I hope this is helpful in answering your questions, Jens

panxiaoguang commented 2 years ago

Hi,

We have made significant updates to the method for classifying ecDNA in comparison to the method used in the Kim et al. Nature Genetics 2020 study. The code which performs the "legacy" classifications is also available to reproduce that study is available in the "legacy_natgen_2020" folder, but we recommend users instead use the latest version of AmpliconClassifier.

The "Copy_count=" entry reflects the amount of copy number flow decomposed into that path or cycle by AA during its optimization of balanced flow in the breakpoint graph, and is not the copy number of the element in the genome.
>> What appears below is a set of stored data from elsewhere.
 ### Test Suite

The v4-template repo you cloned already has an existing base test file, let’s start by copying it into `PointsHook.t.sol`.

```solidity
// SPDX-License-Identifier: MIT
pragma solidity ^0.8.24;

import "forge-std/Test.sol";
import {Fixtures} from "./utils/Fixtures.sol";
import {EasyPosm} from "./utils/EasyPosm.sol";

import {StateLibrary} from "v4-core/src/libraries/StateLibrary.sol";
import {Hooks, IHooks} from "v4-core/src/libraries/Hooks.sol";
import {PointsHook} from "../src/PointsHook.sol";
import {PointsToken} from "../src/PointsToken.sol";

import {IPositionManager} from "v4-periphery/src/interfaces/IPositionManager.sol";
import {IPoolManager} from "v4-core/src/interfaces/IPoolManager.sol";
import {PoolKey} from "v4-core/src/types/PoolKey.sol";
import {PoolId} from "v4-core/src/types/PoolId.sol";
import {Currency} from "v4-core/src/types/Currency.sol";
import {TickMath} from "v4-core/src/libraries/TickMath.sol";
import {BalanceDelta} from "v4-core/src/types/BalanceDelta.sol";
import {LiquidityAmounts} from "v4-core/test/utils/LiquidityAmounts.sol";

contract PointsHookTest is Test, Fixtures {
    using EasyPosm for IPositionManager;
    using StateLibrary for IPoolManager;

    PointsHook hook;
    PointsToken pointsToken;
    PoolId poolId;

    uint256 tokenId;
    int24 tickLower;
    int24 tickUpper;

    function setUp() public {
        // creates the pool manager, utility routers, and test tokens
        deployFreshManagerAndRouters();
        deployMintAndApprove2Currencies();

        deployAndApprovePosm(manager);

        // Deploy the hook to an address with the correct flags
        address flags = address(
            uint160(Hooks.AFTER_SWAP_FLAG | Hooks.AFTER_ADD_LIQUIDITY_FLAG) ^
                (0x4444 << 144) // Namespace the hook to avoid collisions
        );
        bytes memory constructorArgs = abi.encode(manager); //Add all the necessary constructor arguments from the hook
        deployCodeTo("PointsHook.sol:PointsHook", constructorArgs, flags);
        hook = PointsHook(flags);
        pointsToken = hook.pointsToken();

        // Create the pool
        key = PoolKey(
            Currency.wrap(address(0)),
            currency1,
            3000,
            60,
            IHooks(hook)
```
Cycle 2 for instance in this output, has length 467 bases, and we deem it too small to be considered ecDNA. Same for cycles 4 and 5.

BFBs are classified by examining the fraction of breakpoints in the amplicon which are "foldback" (inversion, with distance between pairs of less than 25kbp. AC also examines if a significant fraction of the paths and cycles (weighted by decomposition copy count) are BFB substrings. If both the fraction of foldbacks and the fraction of BFB-substrings in the paths and cycles are high, a BFB classification is assigned. BFB-like paths and genomic regions are marked and then AC checks for the presence of ecDNA outside of the BFB.

I hope this is helpful in answering your questions, Jens

Thank you very much, I got it!

panxiaoguang commented 2 years ago

Hi,

We have made significant updates to the method for classifying ecDNA in comparison to the method used in the Kim et al. Nature Genetics 2020 study. The code which performs the "legacy" classifications is also available to reproduce that study is available in the "legacy_natgen_2020" folder, but we recommend users instead use the latest version of AmpliconClassifier.

The "Copy_count=" entry reflects the amount of copy number flow decomposed into that path or cycle by AA during its optimization of balanced flow in the breakpoint graph, and is not the copy number of the element in the genome.

Cycle 2 for instance in this output, has length 467 bases, and we deem it too small to be considered ecDNA. Same for cycles 4 and 5.

BFBs are classified by examining the fraction of breakpoints in the amplicon which are "foldback" (inversion, with distance between pairs of less than 25kbp. AC also examines if a significant fraction of the paths and cycles (weighted by decomposition copy count) are BFB substrings. If both the fraction of foldbacks and the fraction of BFB-substrings in the paths and cycles are high, a BFB classification is assigned. BFB-like paths and genomic regions are marked and then AC checks for the presence of ecDNA outside of the BFB.

I hope this is helpful in answering your questions, Jens

Sorry I have an another question. How can I get ecDNA's copy number? by adding all the segments copy counts?

jluebeck commented 2 years ago

Hi, AC does not currently provide the individual ecDNAs copy number explicitly. Segments of the genome inside an ecDNA may be duplicated which makes solving the precise copy number of a single ecDNA species difficult without solving the exact structure. It is possible however to get the copy numbers of specific genes on the ecDNA by looking at the AA graph file. You could also consider reporting the median genomic copy number of ecDNA genomic segments as a proxy. The CAMPER.py script from PrepareAA may also help you with determining this ecDNA copy number and I encourage you to perhaps try it on one of your examples having one ecDNA in the amplicon.

panxiaoguang commented 2 years ago

Hi, AC does not currently provide the individual ecDNAs copy number explicitly. Segments of the genome inside an ecDNA may be duplicated which makes solving the precise copy number of a single ecDNA species difficult without solving the exact structure. It is possible however to get the copy numbers of specific genes on the ecDNA by looking at the AA graph file. You could also consider reporting the median genomic copy number of ecDNA genomic segments as a proxy. The CAMPER.py script from PrepareAA may also help you with determining this ecDNA copy number and I encourage you to perhaps try it on one of your examples having one ecDNA in the amplicon.

Thank you for your quickly reply! I learned a lot from your paper and scripts.